This weekend the husband and I are heading to the father-in-laws’ (FIL) lake house. We are having a thanksgivingesque meal and we are responsible for the rolls, cranberries and pumpkin pie…I know random.
I hate being sent on food-gathering errands as I’m a dolt in grocery stores…you can usually find me either turning circles in the aisle or trekking across the store 4 times. Its obvious on days like this that when we do our weekly grocery shopping, I clearly just follow the husband and the basket around paying no attention. I suspect he already knows this.
So today I combine lunch gathering and errand running and pick up a salad first. As I head away from the salad counter I go to look for my list. After a thorough set-my-shit-down search its clear it’s no where on my body. Awesome!
I think I know what I need, so I proceed. I get everything (I think) and only manage to turn myself around oncea and head to the check out. I don’t have any reusable bags with me but need to replace one anyways…so I grab a reusable bag to purchase too.

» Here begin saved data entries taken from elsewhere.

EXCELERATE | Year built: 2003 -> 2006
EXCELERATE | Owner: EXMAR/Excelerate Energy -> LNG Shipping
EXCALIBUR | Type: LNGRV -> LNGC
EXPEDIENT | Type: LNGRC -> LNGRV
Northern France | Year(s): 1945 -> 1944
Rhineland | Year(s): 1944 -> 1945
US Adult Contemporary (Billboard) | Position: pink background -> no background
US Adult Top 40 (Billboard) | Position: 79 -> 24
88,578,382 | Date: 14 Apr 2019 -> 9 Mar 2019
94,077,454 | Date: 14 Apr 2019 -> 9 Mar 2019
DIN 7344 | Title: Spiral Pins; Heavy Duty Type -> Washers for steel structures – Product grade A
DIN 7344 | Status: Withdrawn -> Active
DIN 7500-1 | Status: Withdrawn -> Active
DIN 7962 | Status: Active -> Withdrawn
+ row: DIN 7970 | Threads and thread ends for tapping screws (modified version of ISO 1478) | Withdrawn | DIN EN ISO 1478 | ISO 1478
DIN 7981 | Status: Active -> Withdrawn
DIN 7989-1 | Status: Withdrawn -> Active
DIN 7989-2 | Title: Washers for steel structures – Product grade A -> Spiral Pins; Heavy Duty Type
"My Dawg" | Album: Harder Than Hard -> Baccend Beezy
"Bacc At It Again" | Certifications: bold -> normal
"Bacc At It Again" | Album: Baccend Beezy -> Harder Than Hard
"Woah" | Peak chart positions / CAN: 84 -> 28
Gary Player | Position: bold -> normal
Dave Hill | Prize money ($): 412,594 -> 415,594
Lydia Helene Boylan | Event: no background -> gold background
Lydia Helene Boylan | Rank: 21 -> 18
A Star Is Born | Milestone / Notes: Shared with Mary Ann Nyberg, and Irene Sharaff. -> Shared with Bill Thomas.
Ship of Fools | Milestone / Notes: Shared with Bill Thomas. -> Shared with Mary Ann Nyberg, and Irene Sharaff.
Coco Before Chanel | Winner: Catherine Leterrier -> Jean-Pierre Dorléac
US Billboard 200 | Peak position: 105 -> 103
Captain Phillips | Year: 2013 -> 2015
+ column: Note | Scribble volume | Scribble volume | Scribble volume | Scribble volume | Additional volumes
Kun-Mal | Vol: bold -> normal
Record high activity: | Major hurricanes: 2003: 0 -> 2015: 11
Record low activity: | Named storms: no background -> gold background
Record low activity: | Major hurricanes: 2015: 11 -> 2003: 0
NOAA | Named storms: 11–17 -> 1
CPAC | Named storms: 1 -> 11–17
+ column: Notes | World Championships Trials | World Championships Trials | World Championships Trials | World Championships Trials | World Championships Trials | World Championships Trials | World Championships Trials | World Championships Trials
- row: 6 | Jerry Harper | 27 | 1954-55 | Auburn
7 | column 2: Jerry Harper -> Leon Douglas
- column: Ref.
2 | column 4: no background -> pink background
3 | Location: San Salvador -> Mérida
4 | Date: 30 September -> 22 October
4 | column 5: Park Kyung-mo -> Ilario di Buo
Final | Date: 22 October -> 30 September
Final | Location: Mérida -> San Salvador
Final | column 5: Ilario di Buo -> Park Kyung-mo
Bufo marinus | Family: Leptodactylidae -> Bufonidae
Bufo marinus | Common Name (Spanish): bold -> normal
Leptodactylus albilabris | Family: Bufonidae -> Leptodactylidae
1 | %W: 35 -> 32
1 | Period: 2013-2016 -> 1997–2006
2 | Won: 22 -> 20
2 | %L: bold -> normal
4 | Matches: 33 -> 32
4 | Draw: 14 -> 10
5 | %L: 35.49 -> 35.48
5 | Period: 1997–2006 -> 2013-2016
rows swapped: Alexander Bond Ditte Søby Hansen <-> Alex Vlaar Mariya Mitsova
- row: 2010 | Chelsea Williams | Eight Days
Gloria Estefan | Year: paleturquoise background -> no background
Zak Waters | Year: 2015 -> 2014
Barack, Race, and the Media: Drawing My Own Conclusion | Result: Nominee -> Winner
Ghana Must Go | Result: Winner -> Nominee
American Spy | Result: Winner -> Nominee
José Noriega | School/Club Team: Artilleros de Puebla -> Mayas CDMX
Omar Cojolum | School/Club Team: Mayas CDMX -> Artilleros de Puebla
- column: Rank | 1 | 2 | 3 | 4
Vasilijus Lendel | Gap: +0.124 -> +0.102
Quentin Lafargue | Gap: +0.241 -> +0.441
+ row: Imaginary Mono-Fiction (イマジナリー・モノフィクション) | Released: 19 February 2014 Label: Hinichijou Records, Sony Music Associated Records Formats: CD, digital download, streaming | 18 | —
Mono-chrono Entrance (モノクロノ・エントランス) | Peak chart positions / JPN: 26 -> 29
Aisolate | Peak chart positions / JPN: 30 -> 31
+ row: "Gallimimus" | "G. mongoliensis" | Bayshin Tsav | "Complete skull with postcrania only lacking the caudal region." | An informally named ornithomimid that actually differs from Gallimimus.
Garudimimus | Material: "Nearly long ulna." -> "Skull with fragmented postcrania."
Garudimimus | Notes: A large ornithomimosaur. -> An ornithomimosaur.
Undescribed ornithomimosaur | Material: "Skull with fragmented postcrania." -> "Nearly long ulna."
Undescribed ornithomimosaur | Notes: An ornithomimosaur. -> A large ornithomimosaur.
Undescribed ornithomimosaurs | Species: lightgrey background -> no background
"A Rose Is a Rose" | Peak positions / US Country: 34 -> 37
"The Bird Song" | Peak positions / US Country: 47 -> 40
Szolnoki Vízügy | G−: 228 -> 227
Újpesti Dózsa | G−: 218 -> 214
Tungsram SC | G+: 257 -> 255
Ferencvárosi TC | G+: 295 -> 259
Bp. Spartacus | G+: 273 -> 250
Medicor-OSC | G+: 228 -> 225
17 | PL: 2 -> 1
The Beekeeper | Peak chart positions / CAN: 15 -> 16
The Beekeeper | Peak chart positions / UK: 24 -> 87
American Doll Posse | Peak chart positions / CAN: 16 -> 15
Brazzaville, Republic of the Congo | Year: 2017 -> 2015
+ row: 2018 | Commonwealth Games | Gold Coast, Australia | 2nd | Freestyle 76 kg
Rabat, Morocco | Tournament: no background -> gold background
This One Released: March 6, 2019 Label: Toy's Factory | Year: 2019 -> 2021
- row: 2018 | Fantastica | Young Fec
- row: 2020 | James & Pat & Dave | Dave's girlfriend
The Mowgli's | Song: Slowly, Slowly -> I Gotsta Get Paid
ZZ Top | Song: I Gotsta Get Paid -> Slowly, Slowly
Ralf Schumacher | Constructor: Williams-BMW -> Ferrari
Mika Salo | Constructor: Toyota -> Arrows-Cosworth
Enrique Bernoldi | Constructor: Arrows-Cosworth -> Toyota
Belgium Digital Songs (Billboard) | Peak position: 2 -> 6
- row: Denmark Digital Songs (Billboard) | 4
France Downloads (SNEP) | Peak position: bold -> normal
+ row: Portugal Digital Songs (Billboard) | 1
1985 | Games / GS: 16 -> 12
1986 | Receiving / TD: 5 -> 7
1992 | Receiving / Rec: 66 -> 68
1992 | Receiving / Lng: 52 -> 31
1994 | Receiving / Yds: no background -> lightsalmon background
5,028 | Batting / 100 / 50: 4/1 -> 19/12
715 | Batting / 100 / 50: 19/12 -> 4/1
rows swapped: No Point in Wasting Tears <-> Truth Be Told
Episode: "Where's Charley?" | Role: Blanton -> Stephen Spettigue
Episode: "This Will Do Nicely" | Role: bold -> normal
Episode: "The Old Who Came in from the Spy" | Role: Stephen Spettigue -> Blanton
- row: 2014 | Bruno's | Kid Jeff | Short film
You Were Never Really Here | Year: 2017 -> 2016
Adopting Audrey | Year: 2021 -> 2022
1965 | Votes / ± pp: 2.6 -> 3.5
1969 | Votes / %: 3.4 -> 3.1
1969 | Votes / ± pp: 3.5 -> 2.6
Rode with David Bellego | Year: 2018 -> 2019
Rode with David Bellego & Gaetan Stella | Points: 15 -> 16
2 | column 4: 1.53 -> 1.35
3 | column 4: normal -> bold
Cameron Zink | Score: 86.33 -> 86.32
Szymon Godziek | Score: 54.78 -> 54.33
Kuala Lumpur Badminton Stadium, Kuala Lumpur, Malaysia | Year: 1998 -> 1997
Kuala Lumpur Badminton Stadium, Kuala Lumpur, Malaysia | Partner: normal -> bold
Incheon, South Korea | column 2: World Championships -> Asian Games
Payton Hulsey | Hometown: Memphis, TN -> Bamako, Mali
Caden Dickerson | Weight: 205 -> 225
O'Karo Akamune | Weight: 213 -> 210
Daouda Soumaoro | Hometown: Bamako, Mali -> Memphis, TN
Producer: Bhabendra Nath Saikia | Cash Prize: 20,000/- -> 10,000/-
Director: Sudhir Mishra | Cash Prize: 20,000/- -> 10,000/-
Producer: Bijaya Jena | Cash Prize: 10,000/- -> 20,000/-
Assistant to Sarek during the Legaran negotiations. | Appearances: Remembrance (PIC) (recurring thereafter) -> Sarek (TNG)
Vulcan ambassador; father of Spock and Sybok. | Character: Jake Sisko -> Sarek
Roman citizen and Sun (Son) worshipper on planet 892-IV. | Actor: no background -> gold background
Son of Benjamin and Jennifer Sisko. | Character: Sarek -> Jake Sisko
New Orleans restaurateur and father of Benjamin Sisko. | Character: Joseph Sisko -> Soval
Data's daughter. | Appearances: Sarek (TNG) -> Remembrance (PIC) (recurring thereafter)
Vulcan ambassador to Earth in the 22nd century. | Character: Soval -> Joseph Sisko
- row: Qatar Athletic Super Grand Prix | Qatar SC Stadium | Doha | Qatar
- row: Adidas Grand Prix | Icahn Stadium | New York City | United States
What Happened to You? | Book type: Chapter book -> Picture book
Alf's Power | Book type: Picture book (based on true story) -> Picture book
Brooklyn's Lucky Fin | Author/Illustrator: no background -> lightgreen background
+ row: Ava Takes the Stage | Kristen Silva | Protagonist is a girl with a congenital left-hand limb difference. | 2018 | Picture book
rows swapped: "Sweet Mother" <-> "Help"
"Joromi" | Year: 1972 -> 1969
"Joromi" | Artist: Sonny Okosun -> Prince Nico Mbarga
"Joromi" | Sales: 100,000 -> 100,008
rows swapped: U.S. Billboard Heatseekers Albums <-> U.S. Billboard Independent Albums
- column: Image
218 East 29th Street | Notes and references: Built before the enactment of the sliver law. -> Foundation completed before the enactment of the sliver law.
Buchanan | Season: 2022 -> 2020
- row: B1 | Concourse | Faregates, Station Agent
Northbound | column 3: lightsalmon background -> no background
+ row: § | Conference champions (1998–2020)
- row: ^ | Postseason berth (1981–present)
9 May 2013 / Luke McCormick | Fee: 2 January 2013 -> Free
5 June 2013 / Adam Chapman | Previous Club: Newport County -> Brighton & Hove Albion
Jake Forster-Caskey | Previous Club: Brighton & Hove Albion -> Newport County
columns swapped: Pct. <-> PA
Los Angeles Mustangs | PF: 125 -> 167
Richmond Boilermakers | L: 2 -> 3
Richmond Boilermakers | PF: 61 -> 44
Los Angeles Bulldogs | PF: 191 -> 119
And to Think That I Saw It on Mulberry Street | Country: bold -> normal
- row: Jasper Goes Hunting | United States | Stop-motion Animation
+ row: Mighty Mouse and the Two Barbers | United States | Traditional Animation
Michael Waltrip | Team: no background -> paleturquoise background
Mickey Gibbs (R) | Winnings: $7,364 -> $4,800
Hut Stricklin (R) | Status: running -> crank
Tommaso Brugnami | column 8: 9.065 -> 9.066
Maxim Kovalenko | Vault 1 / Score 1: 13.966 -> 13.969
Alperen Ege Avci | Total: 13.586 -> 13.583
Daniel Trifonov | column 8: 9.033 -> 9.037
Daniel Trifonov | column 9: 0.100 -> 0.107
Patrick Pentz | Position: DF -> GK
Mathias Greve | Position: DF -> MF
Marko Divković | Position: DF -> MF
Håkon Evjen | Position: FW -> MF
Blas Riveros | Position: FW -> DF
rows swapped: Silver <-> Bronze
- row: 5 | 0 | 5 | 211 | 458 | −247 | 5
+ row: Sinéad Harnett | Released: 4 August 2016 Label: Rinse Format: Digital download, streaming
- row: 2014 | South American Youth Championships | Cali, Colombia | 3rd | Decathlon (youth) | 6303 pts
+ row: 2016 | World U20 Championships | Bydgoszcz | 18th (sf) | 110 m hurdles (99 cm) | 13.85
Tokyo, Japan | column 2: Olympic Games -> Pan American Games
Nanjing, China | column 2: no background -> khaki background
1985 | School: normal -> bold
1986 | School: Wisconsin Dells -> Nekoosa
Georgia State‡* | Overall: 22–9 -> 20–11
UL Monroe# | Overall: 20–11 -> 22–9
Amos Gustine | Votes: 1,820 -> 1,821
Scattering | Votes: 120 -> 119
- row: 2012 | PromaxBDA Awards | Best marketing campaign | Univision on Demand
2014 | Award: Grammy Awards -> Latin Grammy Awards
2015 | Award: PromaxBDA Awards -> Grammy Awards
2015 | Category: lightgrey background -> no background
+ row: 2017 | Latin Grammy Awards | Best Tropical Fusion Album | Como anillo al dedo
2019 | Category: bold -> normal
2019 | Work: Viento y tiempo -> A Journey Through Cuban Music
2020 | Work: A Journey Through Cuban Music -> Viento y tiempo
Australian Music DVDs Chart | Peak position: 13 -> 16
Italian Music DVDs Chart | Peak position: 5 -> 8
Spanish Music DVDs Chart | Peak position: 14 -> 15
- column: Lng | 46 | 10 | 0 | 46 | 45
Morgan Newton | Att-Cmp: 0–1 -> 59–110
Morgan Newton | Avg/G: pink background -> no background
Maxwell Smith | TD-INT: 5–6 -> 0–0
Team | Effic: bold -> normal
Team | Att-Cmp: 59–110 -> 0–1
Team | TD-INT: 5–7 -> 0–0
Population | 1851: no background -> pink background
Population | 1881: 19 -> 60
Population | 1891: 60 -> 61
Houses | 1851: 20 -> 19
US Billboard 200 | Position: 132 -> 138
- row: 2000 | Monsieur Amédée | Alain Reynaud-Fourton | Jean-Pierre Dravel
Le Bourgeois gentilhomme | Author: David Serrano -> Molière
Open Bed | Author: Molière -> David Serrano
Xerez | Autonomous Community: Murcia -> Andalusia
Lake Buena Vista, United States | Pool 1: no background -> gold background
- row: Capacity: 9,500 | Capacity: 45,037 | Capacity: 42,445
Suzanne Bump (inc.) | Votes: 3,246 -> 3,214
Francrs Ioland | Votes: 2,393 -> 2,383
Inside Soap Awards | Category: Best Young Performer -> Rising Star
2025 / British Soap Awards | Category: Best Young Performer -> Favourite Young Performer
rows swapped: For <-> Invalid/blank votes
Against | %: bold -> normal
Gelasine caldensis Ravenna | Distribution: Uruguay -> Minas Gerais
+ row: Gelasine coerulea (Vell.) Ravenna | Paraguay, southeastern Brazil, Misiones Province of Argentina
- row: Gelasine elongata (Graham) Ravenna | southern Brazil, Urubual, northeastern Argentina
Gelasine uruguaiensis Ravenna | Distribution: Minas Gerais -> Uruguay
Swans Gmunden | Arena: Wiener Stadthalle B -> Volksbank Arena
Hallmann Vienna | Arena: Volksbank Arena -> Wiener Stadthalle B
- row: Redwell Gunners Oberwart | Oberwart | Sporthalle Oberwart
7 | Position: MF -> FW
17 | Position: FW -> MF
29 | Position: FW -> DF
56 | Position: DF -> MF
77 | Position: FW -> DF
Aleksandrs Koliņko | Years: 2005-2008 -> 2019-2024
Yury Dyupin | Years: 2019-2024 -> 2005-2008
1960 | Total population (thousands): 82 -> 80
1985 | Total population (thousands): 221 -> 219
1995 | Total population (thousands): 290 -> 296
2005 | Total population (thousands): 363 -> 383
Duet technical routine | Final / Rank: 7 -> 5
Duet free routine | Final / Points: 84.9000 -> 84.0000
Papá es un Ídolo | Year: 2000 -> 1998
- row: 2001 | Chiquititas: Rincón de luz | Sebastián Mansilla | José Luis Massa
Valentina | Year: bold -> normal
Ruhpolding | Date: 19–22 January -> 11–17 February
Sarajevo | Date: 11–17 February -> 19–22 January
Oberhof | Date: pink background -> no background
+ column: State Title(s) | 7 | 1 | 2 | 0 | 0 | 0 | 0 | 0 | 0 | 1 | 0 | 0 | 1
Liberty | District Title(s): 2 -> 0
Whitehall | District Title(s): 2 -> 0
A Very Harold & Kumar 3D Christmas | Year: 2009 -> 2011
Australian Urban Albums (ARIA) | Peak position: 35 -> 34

Then I have this interaction with the lady checking me out:
Clerk: Can I put everything in the bag you are purchasing?
Me: Actually no…can you put the pie and cool whip in a plastic bag?
Clerk: So the pie and cool whip in your bag you’re buying only?
Me: Uh no….in a plastic bag…so I can take those back in to work with me and put them in the fridge.
Clerk: So nothing in the bag you bought?
Me (in my head): Sweet jesus
Me (out loud): Yes, everything else can go in that bag (at this point Im talking to her like shes 5).
I finally get out to my car and realize I need my salad back in at work too so I go to resack stuff and realize they didn’t sack the plastic fork I picked up. I don’t have a fork…that’s why I picked one up. So I have to go back in the f**king store.
As I head back to work I decide I don’t want to deal with the construction down at the light on the corner so I figure Ill cut through some neighborhoods…which I could have done if I had picked the straight lane coming out of the parking lot.
I did not.
I instead wind up in the turn right only lane. So when I wind up at the intersection I was trying to avoid, I cant turn left.
I need to turn left.
This hiccup causes me to have to drive through fresh tar…twice. Once going through the light where I can’t turn and then again after I turn around and come back through. As I turn the corner I almost run into a woman in a car on the wrong side of the road.
I somehow make it back to work (who knows how at this point) and as I get into the lobby I see one of the elevators is sitting open. Sweet! I walk up to it and RIGHT before I get close enough it shuts and takes off without me. As the doors shut I literally, out loud, scream are you f**king kidding me??!?
To end the fantastic trip, I wander back to my office and find my list…sitting on my desk.